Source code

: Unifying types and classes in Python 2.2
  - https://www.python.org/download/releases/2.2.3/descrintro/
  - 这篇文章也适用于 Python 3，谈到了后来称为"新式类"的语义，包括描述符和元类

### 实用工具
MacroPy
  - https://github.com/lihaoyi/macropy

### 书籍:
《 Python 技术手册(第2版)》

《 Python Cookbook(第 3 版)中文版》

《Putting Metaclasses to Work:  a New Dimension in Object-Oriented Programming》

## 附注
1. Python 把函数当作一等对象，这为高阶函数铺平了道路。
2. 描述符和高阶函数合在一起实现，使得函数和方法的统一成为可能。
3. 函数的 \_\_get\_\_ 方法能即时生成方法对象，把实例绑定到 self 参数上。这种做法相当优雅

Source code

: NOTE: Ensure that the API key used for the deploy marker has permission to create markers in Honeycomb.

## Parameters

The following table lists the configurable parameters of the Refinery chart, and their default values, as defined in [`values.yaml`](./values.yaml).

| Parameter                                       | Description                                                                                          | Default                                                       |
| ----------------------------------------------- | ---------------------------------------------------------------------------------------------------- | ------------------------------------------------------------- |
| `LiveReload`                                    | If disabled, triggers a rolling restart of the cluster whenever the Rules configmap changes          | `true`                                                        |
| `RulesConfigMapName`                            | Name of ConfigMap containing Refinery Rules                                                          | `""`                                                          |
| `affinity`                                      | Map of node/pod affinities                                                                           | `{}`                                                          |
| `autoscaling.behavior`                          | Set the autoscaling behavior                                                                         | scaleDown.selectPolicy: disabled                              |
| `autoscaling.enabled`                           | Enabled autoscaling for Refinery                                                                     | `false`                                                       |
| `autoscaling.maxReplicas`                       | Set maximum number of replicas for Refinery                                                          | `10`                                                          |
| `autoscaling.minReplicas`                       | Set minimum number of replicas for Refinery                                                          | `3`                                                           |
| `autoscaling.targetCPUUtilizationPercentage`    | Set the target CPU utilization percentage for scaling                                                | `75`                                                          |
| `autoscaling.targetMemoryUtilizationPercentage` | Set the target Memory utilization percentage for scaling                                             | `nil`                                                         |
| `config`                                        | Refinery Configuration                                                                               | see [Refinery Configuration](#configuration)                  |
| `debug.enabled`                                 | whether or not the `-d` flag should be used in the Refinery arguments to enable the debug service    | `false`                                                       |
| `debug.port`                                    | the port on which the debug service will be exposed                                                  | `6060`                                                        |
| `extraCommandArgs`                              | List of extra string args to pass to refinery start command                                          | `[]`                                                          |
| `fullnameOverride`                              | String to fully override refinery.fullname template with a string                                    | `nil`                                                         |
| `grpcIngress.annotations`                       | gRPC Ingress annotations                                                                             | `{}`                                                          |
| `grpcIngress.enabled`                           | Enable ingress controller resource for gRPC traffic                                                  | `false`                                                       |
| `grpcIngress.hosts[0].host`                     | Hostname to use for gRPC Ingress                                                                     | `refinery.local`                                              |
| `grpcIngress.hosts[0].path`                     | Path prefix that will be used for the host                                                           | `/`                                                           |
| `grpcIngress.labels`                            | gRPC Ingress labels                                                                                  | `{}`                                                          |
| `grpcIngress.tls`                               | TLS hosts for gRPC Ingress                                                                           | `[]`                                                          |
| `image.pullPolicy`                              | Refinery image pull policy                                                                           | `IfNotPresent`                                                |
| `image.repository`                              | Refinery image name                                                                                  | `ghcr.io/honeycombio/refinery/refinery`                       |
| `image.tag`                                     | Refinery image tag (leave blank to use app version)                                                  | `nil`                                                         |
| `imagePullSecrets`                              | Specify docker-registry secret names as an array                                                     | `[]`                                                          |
--- --- ---
PROBLEM REQUIREMENTS: From the material above, copy exactly the lines between the line holding "If disabled, triggers" and the line holding "Map of node/pod", inclusive, and only those.

ANSWER TO THE EXERCISE:
| `LiveReload`                                    | If disabled, triggers a rolling restart of the cluster whenever the Rules configmap changes          | `true`                                                        |
| `RulesConfigMapName`                            | Name of ConfigMap containing Refinery Rules                                                          | `""`                                                          |
| `affinity`                                      | Map of node/pod affinities                                                                           | `{}`                                                          |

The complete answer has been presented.